In a panel debate, she added: “There has always been this hippie-like, naïve atmosphere surrounding legalisation but there’s a harsh discussion we have to have. There were three murders which directly affected the justice system, the brother of a witness, a lawyer and a journalist, involved in a trial of an infamous [alleged] drug lord. These murders were performed by hired killers, youngsters from our most vulnerable neighbourhoods who were paid not so much – up to €100,000 for spending the rest of your life in jail. This is what drug money does.”
“Pragmatic”
Former undercover police officer Neil Woods, a board member of the Law Enforcement Action Partnership in the UK, argued that hard enforcement and police action had a counterproductive effect in ensuring that the most violent and terrifying criminals thrive. “The most successful gangsters are the ones who can intimidate everybody to not grass them up,” he said. “This is a significant driver of the violence.”
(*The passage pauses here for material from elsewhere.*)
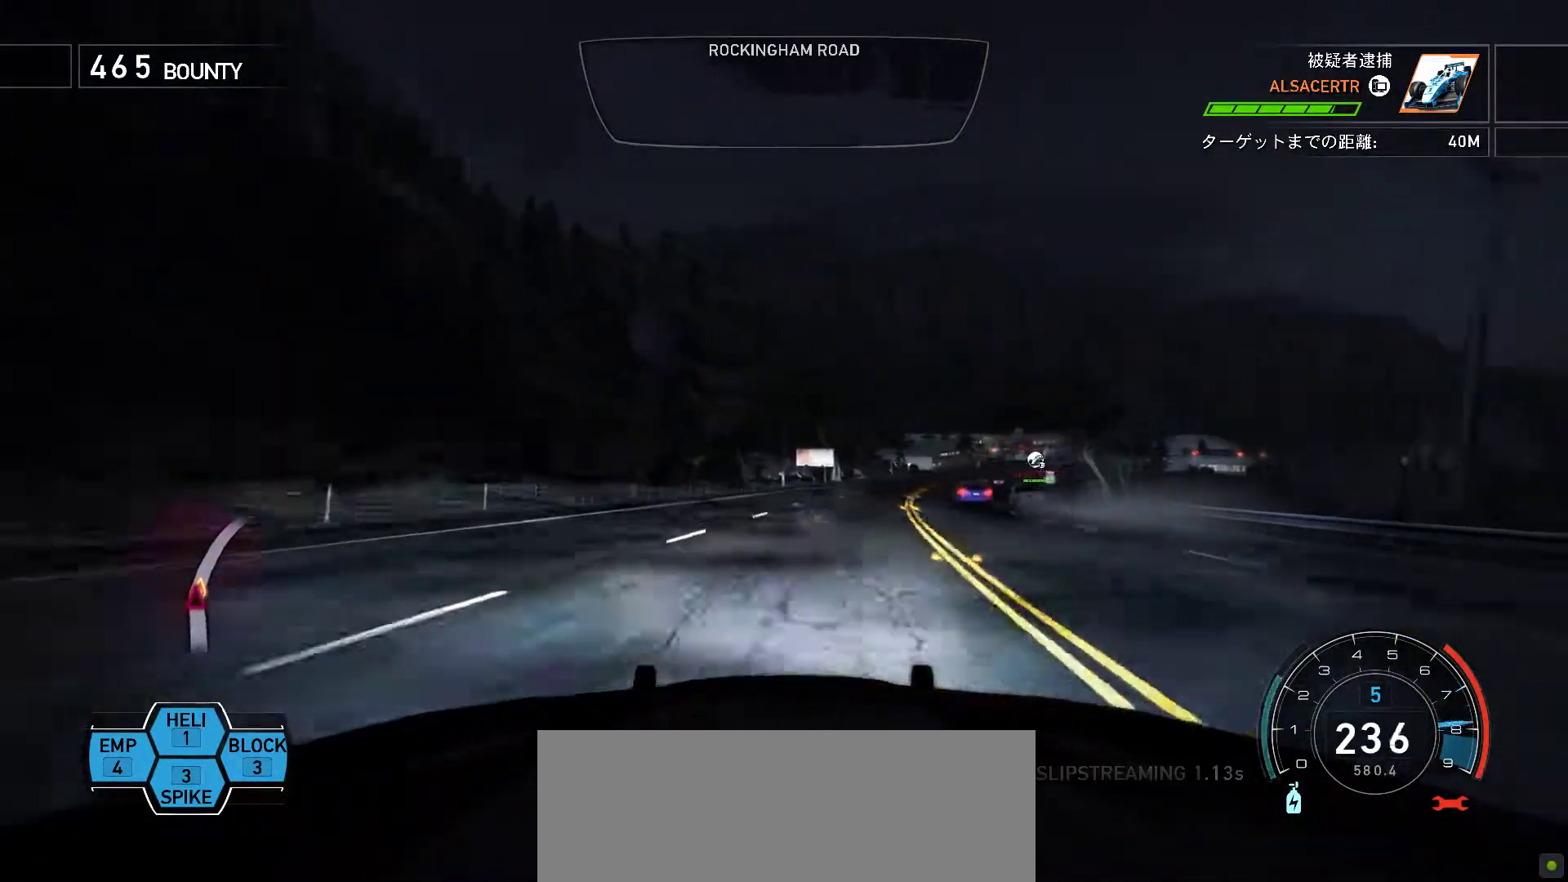
{"keys": ["f", "k"], "events": [[183, "f", "up"], [200, "s", "down"], [333, "s", "up"], [367, "f", "down"]]}
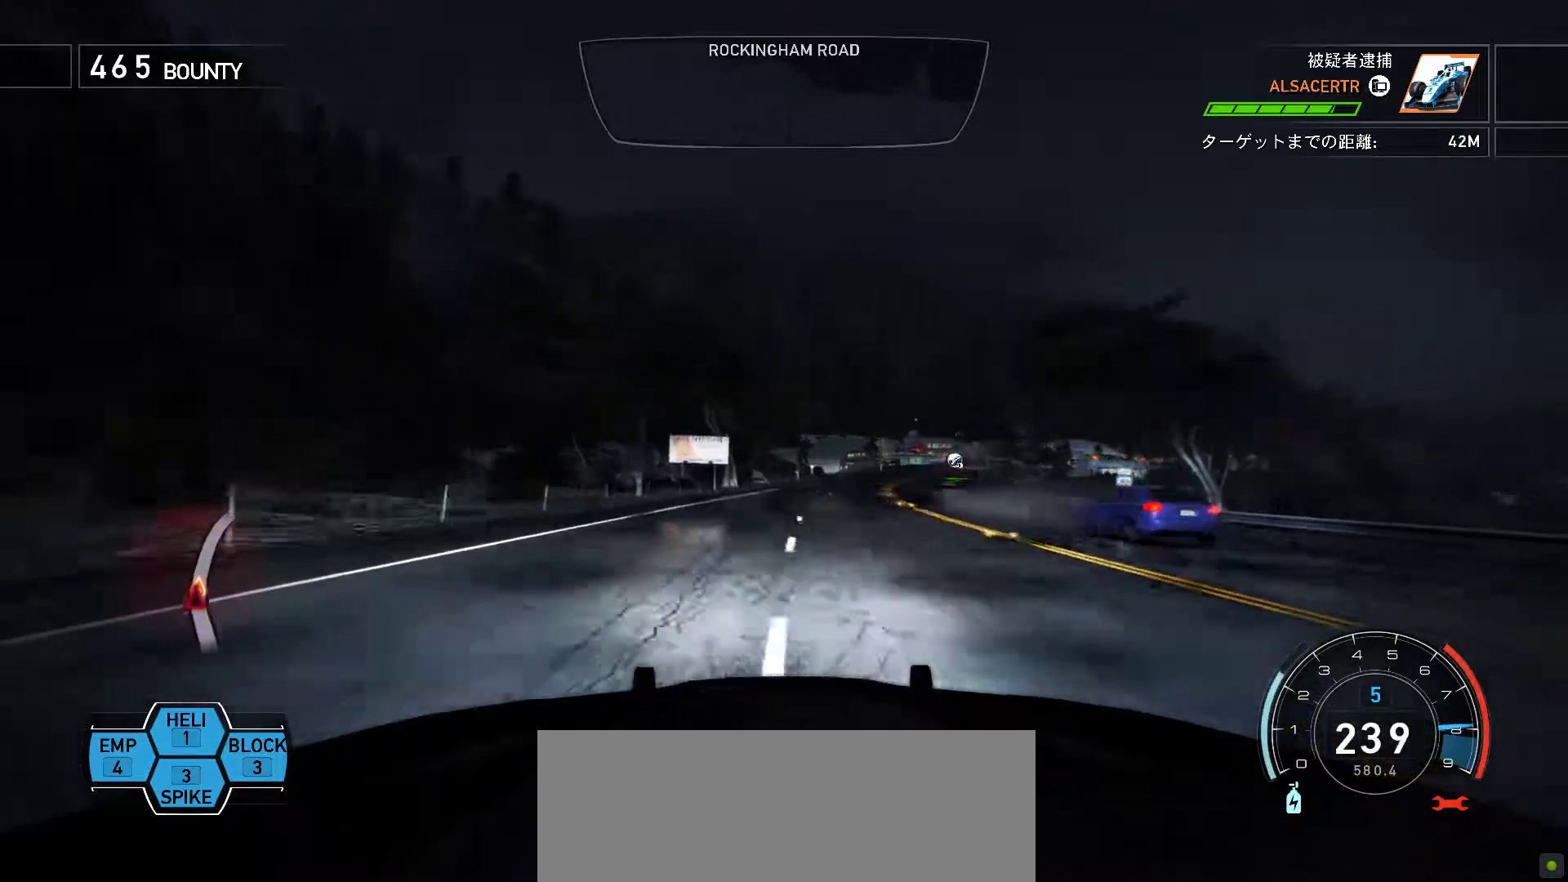
{"keys": [], "events": [[33, "f", "up"], [150, "f", "down"], [233, "f", "up"], [317, "k", "up"], [333, "f", "down"], [467, "f", "up"]]}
According to Pavel Bém, former mayor of Prague, regulating illegal drugs could also provide a funding model to deal with prevention and treatment. “There is no way other than to regulate these markets, to make clear the economic benefits don’t go to the criminals but to the state and then we have the funds to do the first part,” he said.
Some journalists noted that several important names were not present at the conference – such as the justice minister herself or Rotterdam mayor Ahmed Aboutaleb, who is headed to Latin America to talk about cooperation against drug imports and criminality. There were, however, representatives from the justice department and city of Rotterdam present, alongside multiple Dutch and international institutes, academics and treatment experts. Several speakers argued that while nations decide drug policy, research and trials often start at a city level.
“Yesterday evening our minister of justice was asked about the conference and her answer was it’s not an issue,” said Halsema. “Well, I think today showed that it is an issue. It’s not soft versus tough on crime. It’s pragmatic and it’s the only way we can go.”